Si algún día escribiera un libro titulado La vulgaridad explicada a mi hijo, empezaría con un análisis del «yo no he sido» y de la tendencia yonohesidista a la autoexoneración de responsabilidad, que supone la previa distinción entre deuda (la mía) y responsabilidad (la del otro que ha de responder por mí). Esa distinción existió en el Derecho romano antiguo. Un pater familias pedía algo en préstamo a otro y entregaba como garantía a su propio hijo. El deudor era ese primer pater, pero la responsabilidad de la deuda recaía en el rehén, el verdadero «obligado», llamado así porque permanecía materialmente atado o ligado (ob-ligatus) a merced del acreedor quien, si era satisfecho, liberaba al rehén (solutio), pero en caso contrario, tenía derecho a matarlo o a venderlo trans Tiberim como esclavo. La importancia de la histórica Lex Poetelia Papiria (326 antes de Cristo) es doble: por un lado, estableció que mientras los delitos penales pueden ser castigados con sanciones físicas o con restricciones a la libertad, de las deudas civiles, en cambio, sólo responde el patrimonio; y segundo y principal, unió para siempre en la misma cabeza las figuras del deudor y del responsable. En ese momento -escribe el gran romanista Bonfante- nace la obligación moderna.
La crisis ha disparado súbitamente el índice de culpabilidad de los otros. En nuestras conversaciones privadas y en la opinión pública se repiten las palabras de menosprecio hacia nuestros políticos. Son tan gruesas que se diría que éstos merecen ser vendidos como esclavos trans Tiberim. Al llamarlos incompetentes y mediocres y al culpabilizarlos de nuestra frustración nos reconciliamos con nosotros mismos y sentimos nuestra superioridad moral. Ahora bien, nada nos autoriza a pensar que los políticos sean una raza aparte, una cepa genética nueva traída por un meteorito desde Urano: son como los demás, vienen de la ciudadanía y vuelven a ella. No voy a ensayar ahora una desesperada apología de los políticos y desde luego muchos banqueros y financieros merecen pasear por la plaza pública con grandes orejas de burro. Que hay sobradísimos motivos de indignación, nadie lo duda; que escandaliza ver a tanta gente sufrir injustamente, tampoco. Pero la distinguida ciudadanía, ¿no tiene nada que reprocharse? ¿Nada que reflexionar sobre ese tren de vida dispendioso, pródigo, gárrulo, autocomplaciente, imprudente, antiestético exhibido largos años? ¿Es todo, absolutamente todo, culpa del otro?
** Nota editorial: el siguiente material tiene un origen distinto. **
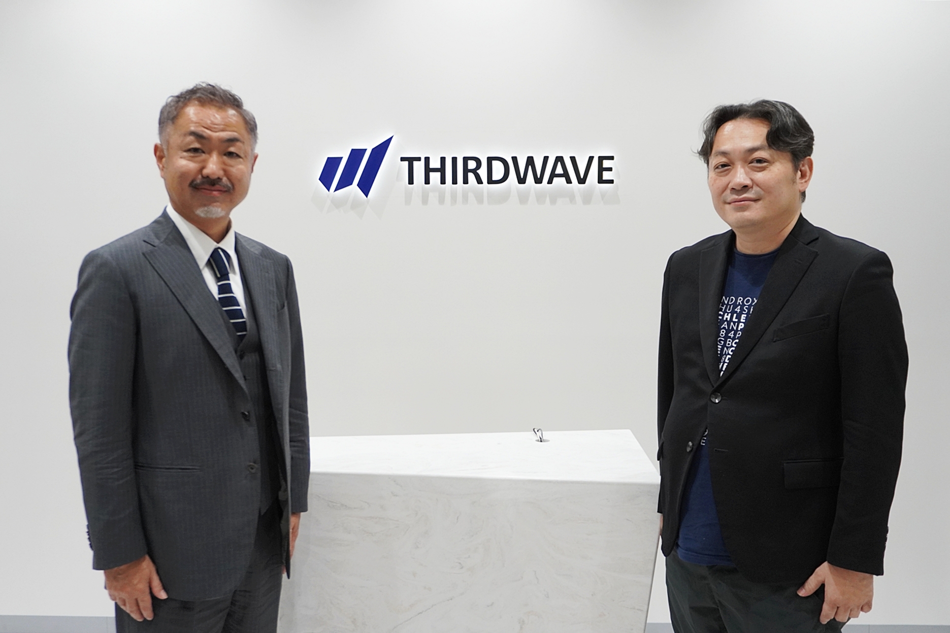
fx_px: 792
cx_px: 475
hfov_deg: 61.9
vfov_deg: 43.6
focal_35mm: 30
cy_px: 316
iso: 1000
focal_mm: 20
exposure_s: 1/160
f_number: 4
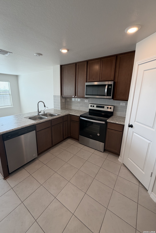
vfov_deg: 100.4
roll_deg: +0.0
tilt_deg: -12.7
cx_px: 70
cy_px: 114
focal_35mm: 15
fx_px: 97
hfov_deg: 77.1
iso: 80
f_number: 2.2
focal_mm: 2.22
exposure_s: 1/120
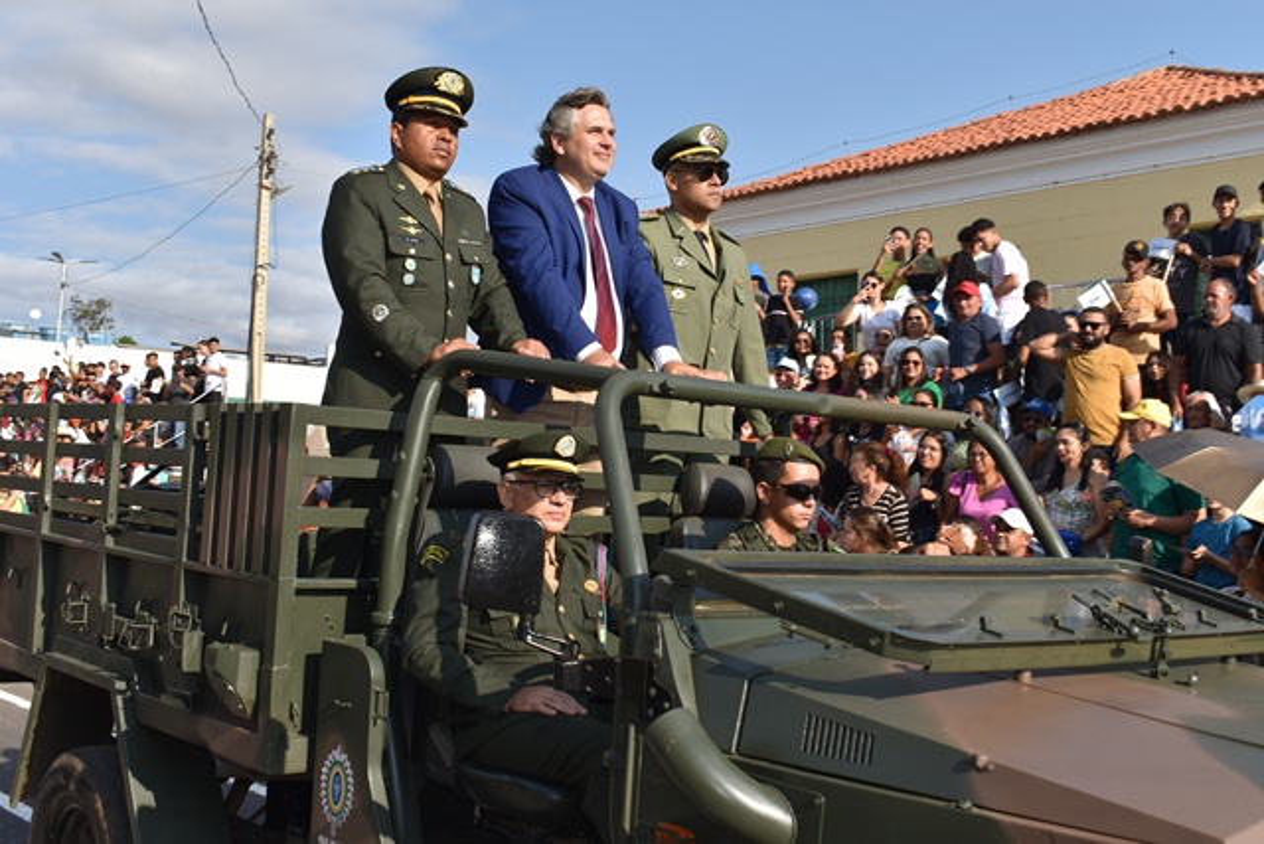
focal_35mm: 40
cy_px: 422
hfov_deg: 47.9
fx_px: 1422
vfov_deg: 33.0
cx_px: 632
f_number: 9
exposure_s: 1/200
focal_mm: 27
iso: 100
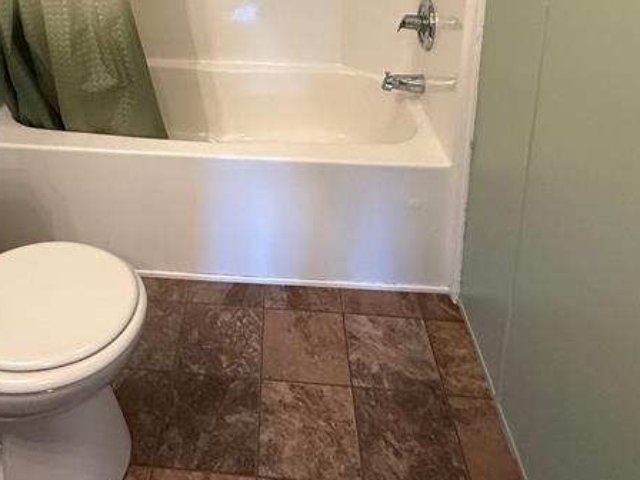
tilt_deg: -12.0
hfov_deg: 56.0
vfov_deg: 37.1
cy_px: -47
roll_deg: -1.5
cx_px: 233
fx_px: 592
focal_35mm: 32
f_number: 2.2
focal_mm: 2.22
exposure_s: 1/60
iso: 500
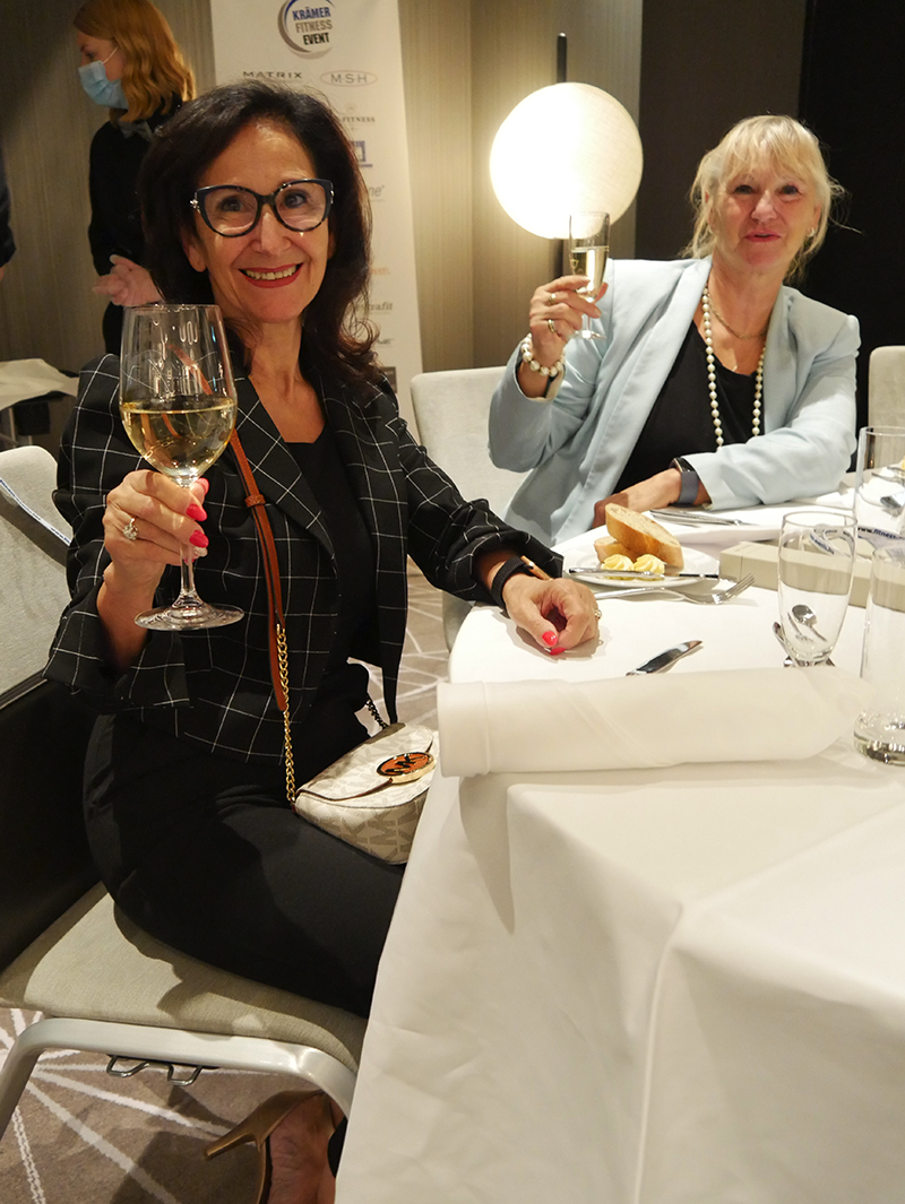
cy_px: 602
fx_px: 1184
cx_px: 452
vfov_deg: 53.9
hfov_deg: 41.8
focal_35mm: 34
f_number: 4
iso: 3200
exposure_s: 1/25
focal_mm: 17
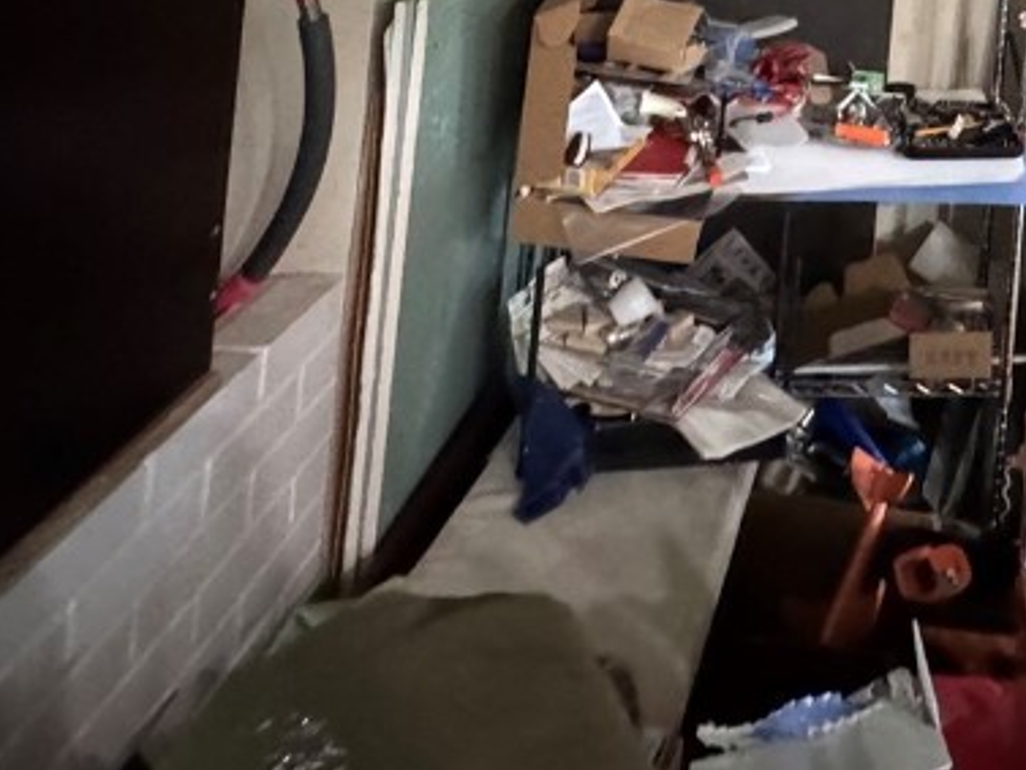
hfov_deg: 43.1
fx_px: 1127
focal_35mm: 38
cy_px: -223
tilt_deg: +2.1
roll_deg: -4.0
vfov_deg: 30.2
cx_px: 993
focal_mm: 2.22
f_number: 2.2
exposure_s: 1/40
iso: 1600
El jarrón roto de la crisis está promoviendo reformas de las instituciones políticas, financieras, educativas. Bienvenidas sean, pues conocemos la inmensa influencia social de un marco institucional y regulatorio favorable. Pero cuando parte de la crisis obedece a la generalización de hábitos torpes y vulgares que convierten al ciudadano crítico en consumidor ávido -y uno que en lugar de gastar su propio ahorro ganado con esfuerzo y tiempo pide prestado alegremente el de los demás-, cabe preguntarse si no estaremos reformando las instituciones para que el ciudadano no tenga que reformarse a sí mismo y, como el niño de la pelota, pueda seguir culpando al perro o al viento de sus errores. Si así fuera, no quedaría jarrón por romper.
En el Antiguo Régimen se decía «nobleza obliga». Pensando en la burguesía de los dos últimos siglos, un constitucionalista escribió: «La propiedad obliga». Los ciudadanos de las actuales democracias deberían comprender que también «la igualdad obliga».